> What to work on: Omitting all images, transcribe the listing word for word.

______

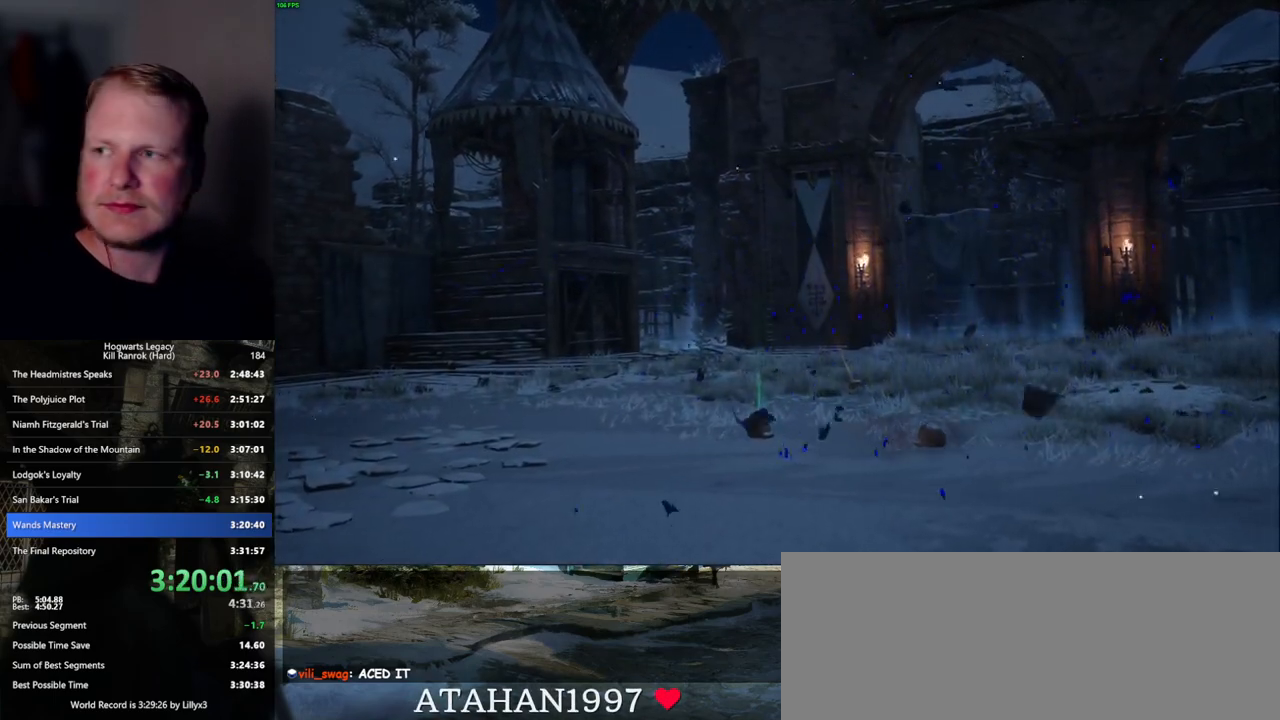
{"keys": [], "mouse": [], "events": []}
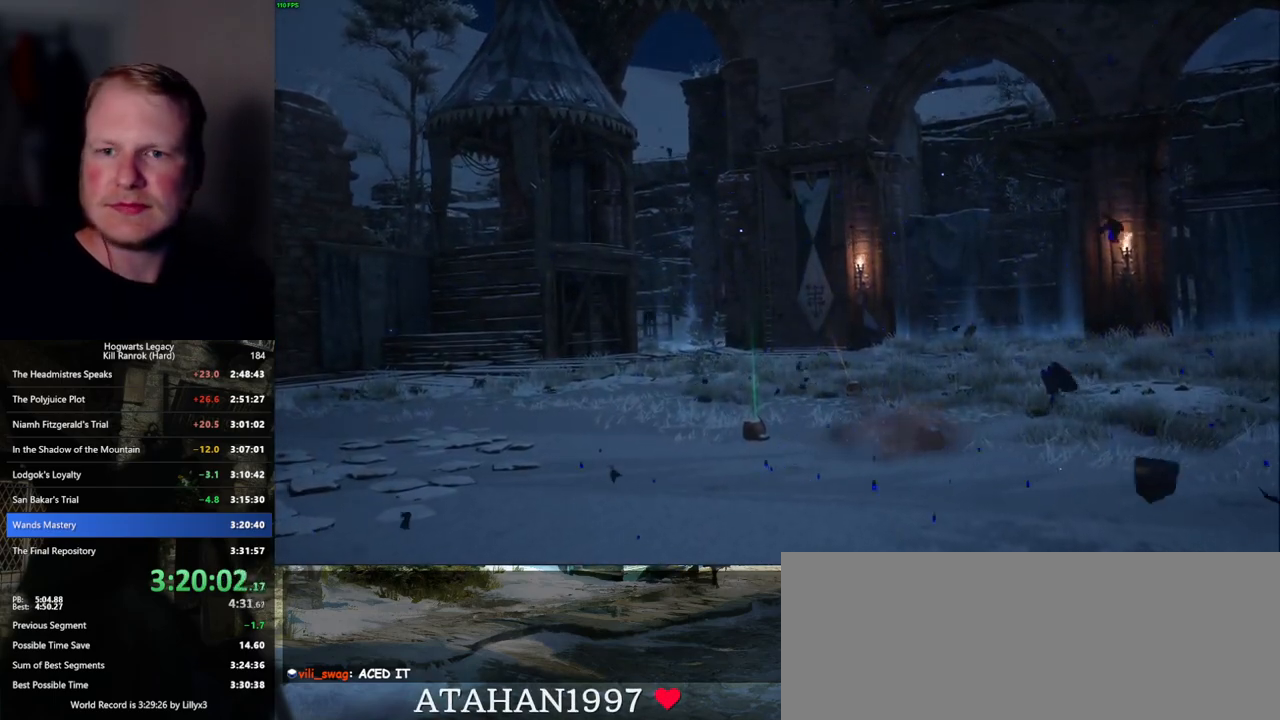
{"keys": [], "mouse": [], "events": []}
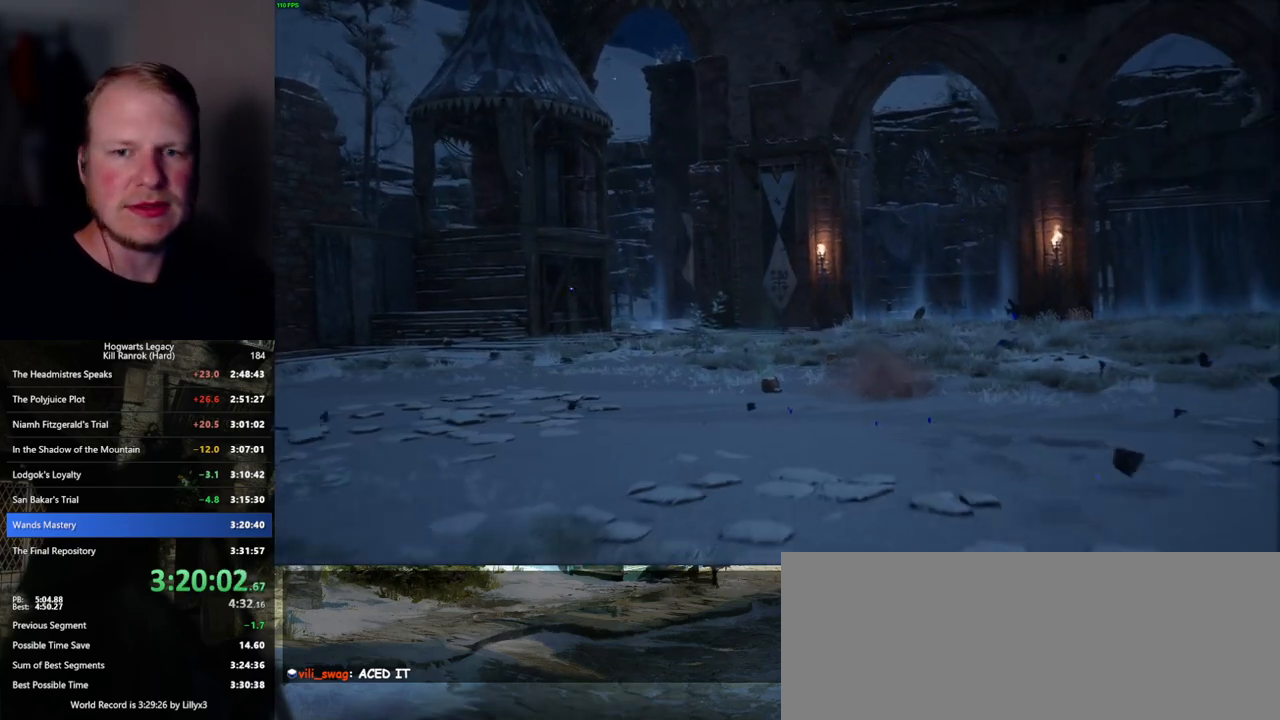
{"keys": [], "mouse": [], "events": []}
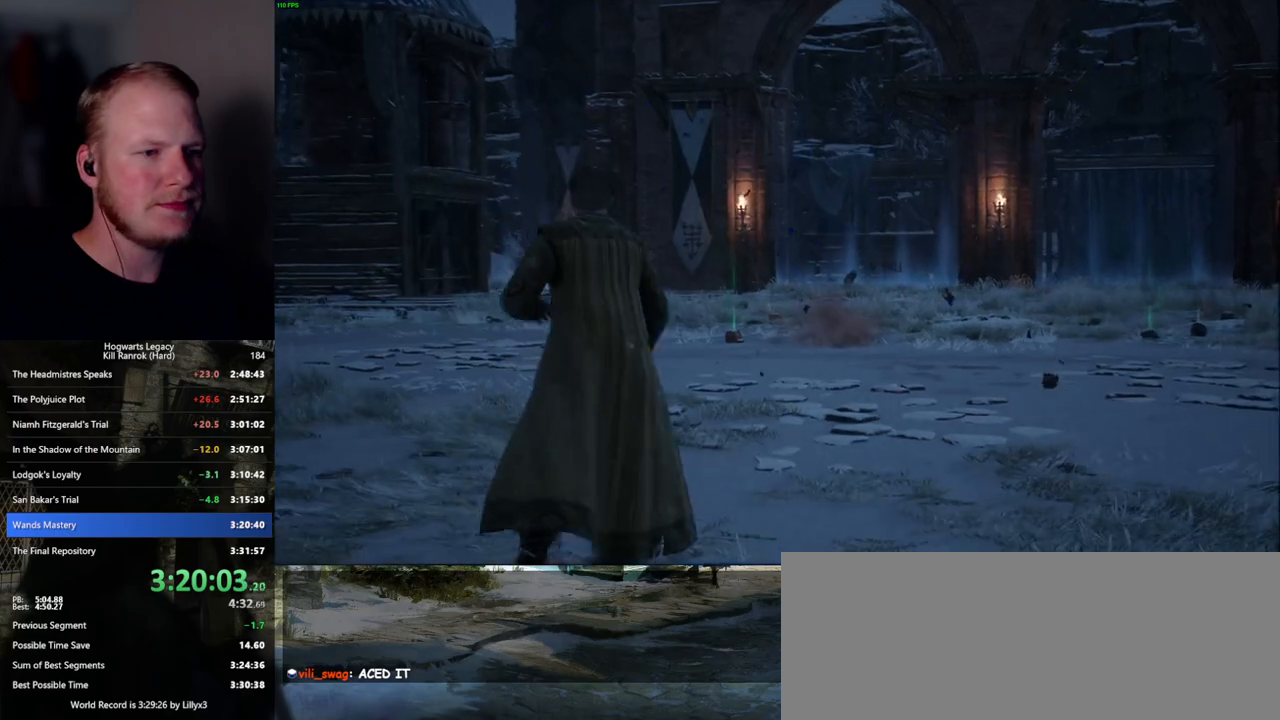
{"keys": ["w"], "mouse": [], "events": [[200, "w", "down"]]}
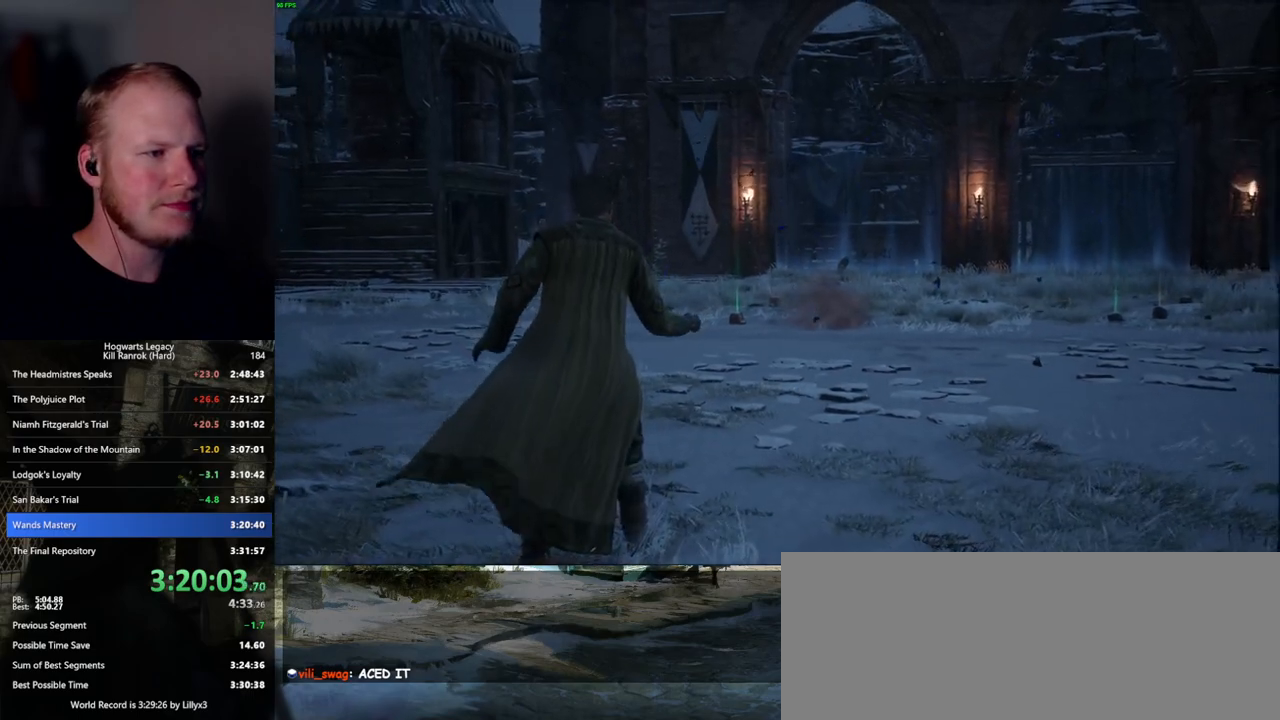
{"keys": ["w"], "mouse": [], "events": [[17, "shift_l", "down"], [167, "shift_l", "up"]]}
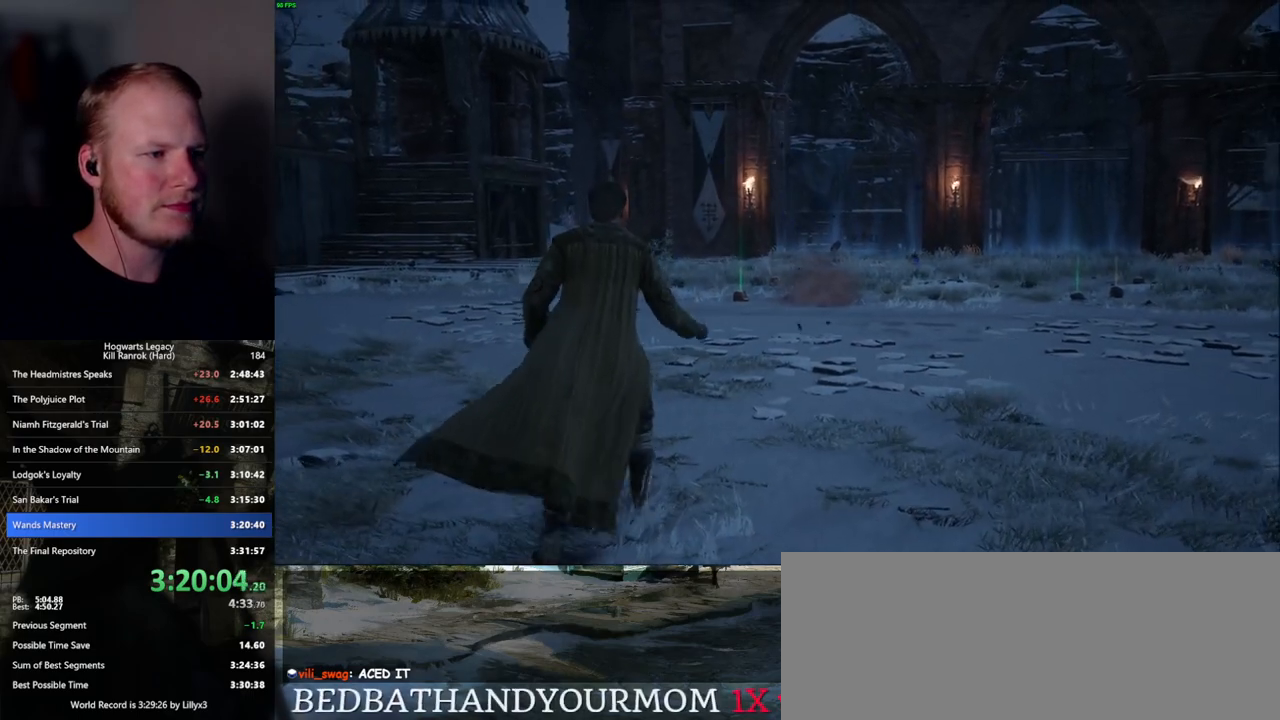
{"keys": ["w"], "mouse": [], "events": [[334, "m", "down"], [484, "m", "up"]]}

______

> Result below:
{"keys": [], "mouse": [], "events": []}
{"keys": [], "mouse": [], "events": []}
{"keys": [], "mouse": [], "events": []}
{"keys": ["w"], "mouse": [], "events": [[200, "w", "down"]]}
{"keys": ["w"], "mouse": [], "events": [[17, "shift_l", "down"], [167, "shift_l", "up"]]}
{"keys": ["w"], "mouse": [], "events": [[334, "m", "down"], [484, "m", "up"]]}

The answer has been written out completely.